Das kostet ein Bauteil weniger und ändert die Grenze der Schaltung:
1 / 20 ms = 50 Drücke je Sekunde sind damit noch unterscheidbar
Für einen Taster ist das reichlich; ein Mensch schafft keine fünfzig Drücke pro Sekunde. Für einen Drehgeber wäre es das Ende.
| Hardware (RC + Hysterese) | Software (Sperrzeit) | |
|---|---|---|
| Kosten | drei Bauteile | keine |
| wirkt bei | Interrupts, langen Leitungen, allem | nur dort, wo der Code hinschaut |
| Zeit ändern | umlöten | eine Zahl ändern |
| Schutz gegen Störungen von aussen | ja, der Kondensator filtert mit | nein |
Die Entscheidung: Software genügt, wenn du den Pin ohnehin in einer Schleife abfragst. Hardware braucht es, sobald der Taster auf einem Interrupt liegt — denn dann feuert jeder einzelne Prellimpuls die Unterbrechungsroutine, bevor irgendein Code entscheiden kann. Und Hardware braucht es, wenn der Taster über ein längeres Kabel angeschlossen ist: Dann fängt die Leitung Störungen ein, und dagegen hilft nur der Kondensator.
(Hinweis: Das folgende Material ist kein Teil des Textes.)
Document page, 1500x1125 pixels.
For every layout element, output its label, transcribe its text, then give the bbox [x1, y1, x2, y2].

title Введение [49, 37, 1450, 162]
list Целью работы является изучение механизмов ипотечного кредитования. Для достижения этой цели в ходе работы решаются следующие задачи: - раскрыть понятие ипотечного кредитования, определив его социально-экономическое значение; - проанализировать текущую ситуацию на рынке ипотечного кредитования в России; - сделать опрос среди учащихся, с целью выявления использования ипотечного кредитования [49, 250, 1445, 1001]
Dieselbe Schaltung, die du schon kennst
Der Entpreller ist das Widerstand-Kondensator-Paar (RC-Glied) aus Modul 3, als Tiefpass gelesen und sonst unverändert. Dieselben zwei Formeln, dieselbe Kurve — nur heisst das Störsignal hier «prellender Kontakt» statt «Nadelimpuls».
Das ist der Grund, warum τ = R · C so oft vorkommt: Es ist nicht ein Werkzeug unter vielen, sondern das Werkzeug, sobald etwas langsamer werden soll, als es von selbst wäre. In Modul 9 taucht es ein drittes Mal auf, beim Glätten von PWM.
Kurze Selbstkontrolle
Zählt nicht — nur zum Prüfen, ob es angekommen ist.
1.Ein Taster prellt 5 ms lang. Deine Abfrageschleife läuft alle 1 µs. Wie oft schaut sie während des Prellens auf den Pin?
2.Warum lädt und entlädt sich der Kondensator im Hardware-Entpreller unterschiedlich schnell?
3.Wozu braucht der Eingang hinter dem Widerstand-Kondensator-Paar eine Hysterese?
4.Wann reicht Entprellen in Software nicht aus?